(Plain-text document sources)
────────────────────
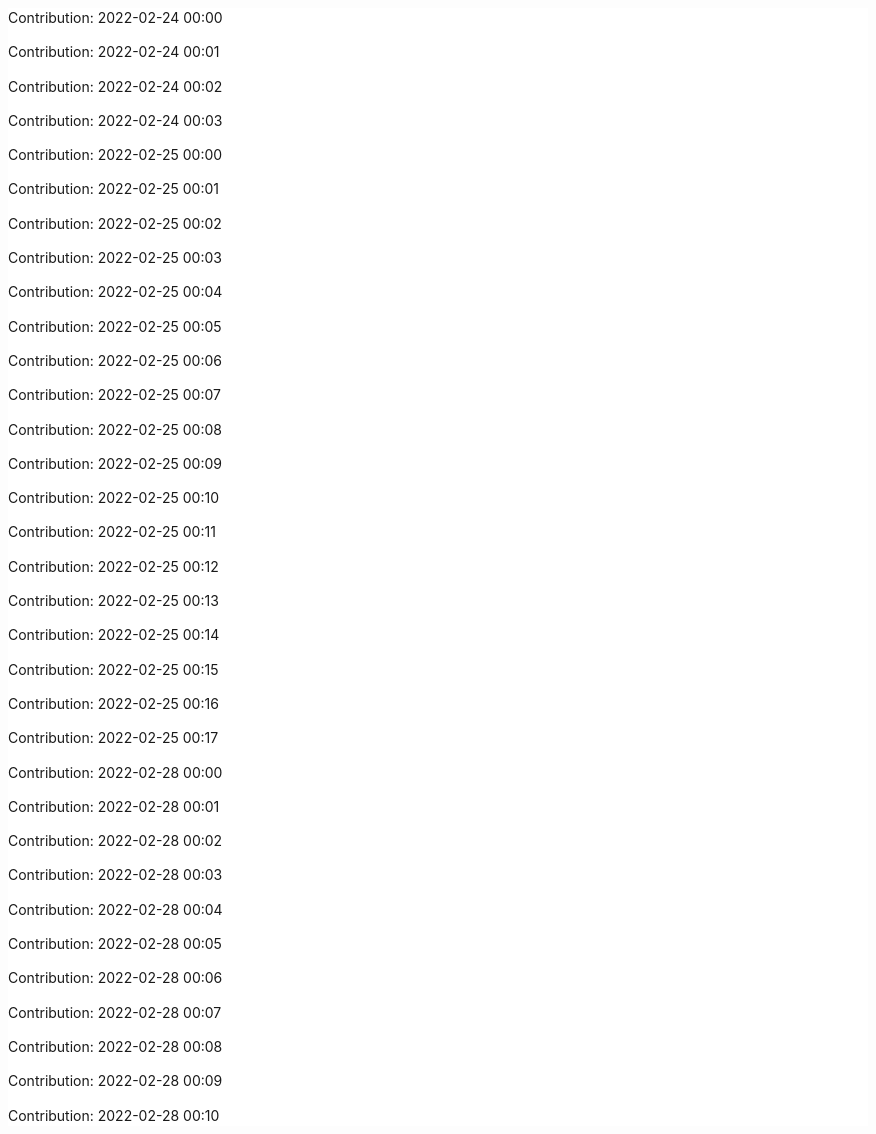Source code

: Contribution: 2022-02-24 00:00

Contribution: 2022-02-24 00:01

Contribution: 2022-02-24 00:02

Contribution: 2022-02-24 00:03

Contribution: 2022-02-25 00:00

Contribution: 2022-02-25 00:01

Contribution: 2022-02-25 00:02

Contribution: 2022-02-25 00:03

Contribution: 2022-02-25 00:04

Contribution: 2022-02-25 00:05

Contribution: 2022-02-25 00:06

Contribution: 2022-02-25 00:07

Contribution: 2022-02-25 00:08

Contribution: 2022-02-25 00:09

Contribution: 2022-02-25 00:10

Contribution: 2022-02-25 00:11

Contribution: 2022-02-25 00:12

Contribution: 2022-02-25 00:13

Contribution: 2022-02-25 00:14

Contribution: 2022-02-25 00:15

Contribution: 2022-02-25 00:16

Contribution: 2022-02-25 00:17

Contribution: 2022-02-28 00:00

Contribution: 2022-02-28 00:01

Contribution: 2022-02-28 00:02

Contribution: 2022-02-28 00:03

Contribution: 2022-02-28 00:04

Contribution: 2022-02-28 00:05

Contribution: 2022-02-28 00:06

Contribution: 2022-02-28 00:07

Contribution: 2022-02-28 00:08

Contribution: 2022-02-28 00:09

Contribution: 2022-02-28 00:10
────────────────────
**Job item**
All records above should be duplicated exactly, with the pictures omitted.

**Answer to this problem**
Source code

: Contribution: 2022-02-24 00:00

Contribution: 2022-02-24 00:01

Contribution: 2022-02-24 00:02

Contribution: 2022-02-24 00:03

Contribution: 2022-02-25 00:00

Contribution: 2022-02-25 00:01

Contribution: 2022-02-25 00:02

Contribution: 2022-02-25 00:03

Contribution: 2022-02-25 00:04

Contribution: 2022-02-25 00:05

Contribution: 2022-02-25 00:06

Contribution: 2022-02-25 00:07

Contribution: 2022-02-25 00:08

Contribution: 2022-02-25 00:09

Contribution: 2022-02-25 00:10

Contribution: 2022-02-25 00:11

Contribution: 2022-02-25 00:12

Contribution: 2022-02-25 00:13

Contribution: 2022-02-25 00:14

Contribution: 2022-02-25 00:15

Contribution: 2022-02-25 00:16

Contribution: 2022-02-25 00:17

Contribution: 2022-02-28 00:00

Contribution: 2022-02-28 00:01

Contribution: 2022-02-28 00:02

Contribution: 2022-02-28 00:03

Contribution: 2022-02-28 00:04

Contribution: 2022-02-28 00:05

Contribution: 2022-02-28 00:06

Contribution: 2022-02-28 00:07

Contribution: 2022-02-28 00:08

Contribution: 2022-02-28 00:09

Contribution: 2022-02-28 00:10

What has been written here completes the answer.